Complex Concepts Simplified
- Cancellation of removal (non‑LPR): A discretionary form of relief allowing certain non‑permanent residents to avoid removal if they meet statutory requirements, including 10 years’ continuous presence, good moral character, lack of disqualifying offenses, and—most demanding—showing that removal would cause “exceptional and extremely unusual hardship” to a qualifying U.S. relative (spouse, parent, or child).
- Exceptional and extremely unusual hardship: A high bar set by the BIA, requiring hardship substantially beyond the ordinary effects of family separation or relocation. General economic decline or typical educational disadvantages are not enough.
- Mixed question of law and fact: An issue requiring application of a legal standard to established facts. After Wilkinson (2024), courts may review these in cancellation cases under § 1252(a)(2)(D).
- Substantial evidence review: A deferential standard asking whether a reasonable factfinder could have reached the agency’s conclusion on the record; the court does not reweigh evidence or substitute its judgment for the agency’s.

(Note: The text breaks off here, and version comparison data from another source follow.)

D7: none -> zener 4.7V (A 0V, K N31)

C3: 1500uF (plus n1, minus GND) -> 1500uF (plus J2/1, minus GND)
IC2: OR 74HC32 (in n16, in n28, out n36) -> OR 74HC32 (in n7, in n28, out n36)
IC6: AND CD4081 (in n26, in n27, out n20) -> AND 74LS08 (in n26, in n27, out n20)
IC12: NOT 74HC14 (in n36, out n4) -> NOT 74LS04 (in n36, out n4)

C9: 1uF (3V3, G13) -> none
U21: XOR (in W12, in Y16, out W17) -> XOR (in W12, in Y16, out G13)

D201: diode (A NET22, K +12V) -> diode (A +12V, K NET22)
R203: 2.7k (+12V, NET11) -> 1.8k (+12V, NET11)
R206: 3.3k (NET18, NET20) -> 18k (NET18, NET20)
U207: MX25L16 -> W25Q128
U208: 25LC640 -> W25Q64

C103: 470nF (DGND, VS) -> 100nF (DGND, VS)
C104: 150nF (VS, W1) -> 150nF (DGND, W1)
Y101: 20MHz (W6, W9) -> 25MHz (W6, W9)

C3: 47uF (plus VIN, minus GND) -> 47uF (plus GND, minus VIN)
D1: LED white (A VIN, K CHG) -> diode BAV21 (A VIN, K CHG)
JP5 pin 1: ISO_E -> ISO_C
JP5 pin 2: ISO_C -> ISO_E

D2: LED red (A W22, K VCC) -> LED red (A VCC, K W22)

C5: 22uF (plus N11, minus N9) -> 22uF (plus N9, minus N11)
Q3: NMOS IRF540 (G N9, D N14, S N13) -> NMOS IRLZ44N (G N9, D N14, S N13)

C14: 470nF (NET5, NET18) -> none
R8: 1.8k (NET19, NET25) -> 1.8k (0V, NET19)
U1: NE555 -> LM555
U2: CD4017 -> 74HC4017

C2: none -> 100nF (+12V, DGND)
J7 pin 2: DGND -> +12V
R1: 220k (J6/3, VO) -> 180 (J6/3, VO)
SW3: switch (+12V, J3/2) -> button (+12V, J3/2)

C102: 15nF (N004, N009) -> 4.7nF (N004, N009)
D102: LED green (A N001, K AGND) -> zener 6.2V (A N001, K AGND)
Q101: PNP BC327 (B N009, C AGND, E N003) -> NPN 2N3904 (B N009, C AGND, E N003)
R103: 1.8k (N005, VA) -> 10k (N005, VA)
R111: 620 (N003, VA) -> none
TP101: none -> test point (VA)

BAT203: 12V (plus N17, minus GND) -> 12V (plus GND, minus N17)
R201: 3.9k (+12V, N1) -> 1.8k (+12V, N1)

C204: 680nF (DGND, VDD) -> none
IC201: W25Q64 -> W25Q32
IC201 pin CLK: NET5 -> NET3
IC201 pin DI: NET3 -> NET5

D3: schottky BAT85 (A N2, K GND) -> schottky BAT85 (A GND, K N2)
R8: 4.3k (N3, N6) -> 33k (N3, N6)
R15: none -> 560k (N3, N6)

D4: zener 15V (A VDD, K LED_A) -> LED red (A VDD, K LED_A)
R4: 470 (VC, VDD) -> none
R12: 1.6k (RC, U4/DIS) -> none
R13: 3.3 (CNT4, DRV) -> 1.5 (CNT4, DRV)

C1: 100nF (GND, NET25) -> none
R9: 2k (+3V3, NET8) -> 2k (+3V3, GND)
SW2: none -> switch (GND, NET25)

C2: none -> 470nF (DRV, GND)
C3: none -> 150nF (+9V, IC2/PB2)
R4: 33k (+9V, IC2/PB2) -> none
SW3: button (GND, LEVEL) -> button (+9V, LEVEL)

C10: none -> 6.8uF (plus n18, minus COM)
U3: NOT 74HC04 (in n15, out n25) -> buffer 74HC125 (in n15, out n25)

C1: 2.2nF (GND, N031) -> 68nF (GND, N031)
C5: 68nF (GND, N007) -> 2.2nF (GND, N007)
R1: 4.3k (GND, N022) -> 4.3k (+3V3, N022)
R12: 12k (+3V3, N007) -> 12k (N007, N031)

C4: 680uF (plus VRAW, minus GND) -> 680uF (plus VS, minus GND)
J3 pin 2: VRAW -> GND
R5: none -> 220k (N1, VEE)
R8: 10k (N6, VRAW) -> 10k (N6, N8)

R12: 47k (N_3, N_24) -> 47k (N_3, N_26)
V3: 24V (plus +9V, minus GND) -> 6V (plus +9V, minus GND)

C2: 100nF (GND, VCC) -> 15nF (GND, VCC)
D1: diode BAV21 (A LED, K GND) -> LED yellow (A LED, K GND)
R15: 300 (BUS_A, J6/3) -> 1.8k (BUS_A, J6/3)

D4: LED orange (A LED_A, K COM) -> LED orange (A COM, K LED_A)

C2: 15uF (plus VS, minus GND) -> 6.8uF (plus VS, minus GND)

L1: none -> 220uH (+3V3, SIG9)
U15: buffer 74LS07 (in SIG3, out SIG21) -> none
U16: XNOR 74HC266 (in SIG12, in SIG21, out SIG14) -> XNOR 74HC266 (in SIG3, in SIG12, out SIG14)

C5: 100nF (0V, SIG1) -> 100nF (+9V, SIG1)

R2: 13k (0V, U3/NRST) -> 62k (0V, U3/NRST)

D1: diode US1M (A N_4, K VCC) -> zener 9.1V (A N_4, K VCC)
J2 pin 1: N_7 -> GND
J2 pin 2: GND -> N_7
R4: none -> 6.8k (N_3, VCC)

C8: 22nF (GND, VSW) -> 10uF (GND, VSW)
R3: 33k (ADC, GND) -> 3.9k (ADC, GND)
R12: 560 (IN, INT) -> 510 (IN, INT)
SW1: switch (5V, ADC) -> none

- Exhaustion (8 U.S.C. § 1252(d)(1)): Petitioners must present their arguments to the BIA before seeking judicial review. This rule is mandatory but non‑jurisdictional; courts enforce it when the government raises it. Even some due process claims must be exhausted if the alleged error could be corrected by the agency.
- Non‑precedential opinion: Under Third Circuit I.O.P. 5.7, the decision does not bind future panels. Nonetheless, it signals how the court applies recent Supreme Court and circuit authority in routine cancellation disputes.
Practice Pointers
- Build the record on relocation: Clarify whether qualifying relatives will remain in the U.S. or relocate. If they will remain, focus evidence on U.S.‑based hardships; if relocation is likely, document the specific, individualized harms abroad, including access to care, safety, and schooling.
- Corroborate health and education claims: Use current diagnoses, treatment notes, expert evaluations, individualized educational plans (IEPs), and concrete evidence of service availability (or lack thereof).
- Financial hardship needs specificity: Go beyond general cost‑of‑living differences. Show indispensability of the petitioner’s income or caregiving, unique financial obligations, or proof of inability to earn from abroad.
- Preserve procedural issues: If questioning is limited, articulate relevance, make an offer of proof, and request to supplement the record. Raise the issue in the BIA appeal.
- Exhaust every material theory: Present all hardship dimensions (gender‑based risks, gang threats, language barriers, mental health) to the BIA. Do not assume the court will overlook forfeiture.
Conclusion
Rivera Rivera reinforces the post‑Wilkinson architecture of appellate review in cancellation cases: courts may police application of the legal standard, but not reweigh facts or revisit discretion; exhaustion is strictly enforced when asserted by the government; and hardship must be proven in the qualifying relatives’ actual circumstances—country‑conditions evidence is irrelevant if the children will remain in the United States. The opinion further illustrates the enduring rigor of the BIA’s hardship precedents: generalized economic and educational disadvantages, without more, will not suffice. For practitioners, the case underscores a familiar but vital lesson—build a meticulous, individualized, and fully exhausted record, or expect the substantial evidence standard to carry the day for the agency.